Réduire et valoriser
Alexander Reinhard est le directeur de l’entreprise bernoise Reinhard AG, Bäckerei Konditorei Café. Dans sa boulangerie, l’engagement en matière de durabilité ne concerne pas uniquement le gaspillage alimentaire. Le label « Mir häbe Sorg » (Nous prenons soin) résume bien son positionnement éco-responsable.
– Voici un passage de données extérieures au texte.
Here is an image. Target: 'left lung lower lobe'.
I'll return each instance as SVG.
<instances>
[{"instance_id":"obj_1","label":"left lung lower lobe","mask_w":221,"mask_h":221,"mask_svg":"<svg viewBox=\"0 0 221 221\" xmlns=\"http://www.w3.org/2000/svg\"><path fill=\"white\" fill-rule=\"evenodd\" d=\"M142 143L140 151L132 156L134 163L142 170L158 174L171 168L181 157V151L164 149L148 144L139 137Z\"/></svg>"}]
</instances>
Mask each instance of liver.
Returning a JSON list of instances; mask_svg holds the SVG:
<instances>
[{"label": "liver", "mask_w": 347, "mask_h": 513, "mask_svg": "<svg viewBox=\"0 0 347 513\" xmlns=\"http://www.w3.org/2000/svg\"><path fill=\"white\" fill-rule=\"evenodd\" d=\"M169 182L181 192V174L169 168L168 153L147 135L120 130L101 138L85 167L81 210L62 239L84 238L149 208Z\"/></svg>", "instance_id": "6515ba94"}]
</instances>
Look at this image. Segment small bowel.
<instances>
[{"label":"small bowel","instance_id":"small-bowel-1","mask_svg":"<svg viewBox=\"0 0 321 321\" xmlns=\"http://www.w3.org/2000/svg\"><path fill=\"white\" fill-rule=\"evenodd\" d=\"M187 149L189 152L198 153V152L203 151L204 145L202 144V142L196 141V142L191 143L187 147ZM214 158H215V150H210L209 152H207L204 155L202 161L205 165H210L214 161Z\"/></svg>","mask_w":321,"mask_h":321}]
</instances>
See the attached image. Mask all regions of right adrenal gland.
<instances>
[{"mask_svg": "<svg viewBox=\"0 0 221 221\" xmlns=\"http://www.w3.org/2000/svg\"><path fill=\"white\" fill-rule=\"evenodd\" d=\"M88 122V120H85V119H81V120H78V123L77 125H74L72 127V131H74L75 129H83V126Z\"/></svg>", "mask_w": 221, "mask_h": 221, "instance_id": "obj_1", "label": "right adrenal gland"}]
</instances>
« J’ai été marqué durablement », déclare Alexander Reinhard, directeur de l’entreprise bernoise Reinhard AG, en jouant sur les mots pour bien faire comprendre son positionnement. « Environnement, famille, amis, tout m’a conduit à prendre des mesures pour gérer nos ressources de façon responsable. » Alexander, qui représente la quatrième génération de la famille à diriger l’entreprise, nous convie dans la salle de réunion du site de production de Bolligen pour nous expliquer : « Mon grand-père savait déjà que le gaspillage était un non-sens total. Seulement, en 1909, il n’y avait pas encore de terme spécifique pour désigner cela. Le gaspillage alimentaire, ou « food waste », dont on entend parler partout aujourd’hui, est l’un des éléments de notre stratégie de durabilité «Vermeiden & Verwerten» (Réduire et valoriser). Dans le cadre du label « Mir häbe Sorg », notre stratégie traite quatre aspects essentiels : le gaspillage alimentaire, mais aussi l’efficacité énergétique, les emballages et l’approvisionnement local. »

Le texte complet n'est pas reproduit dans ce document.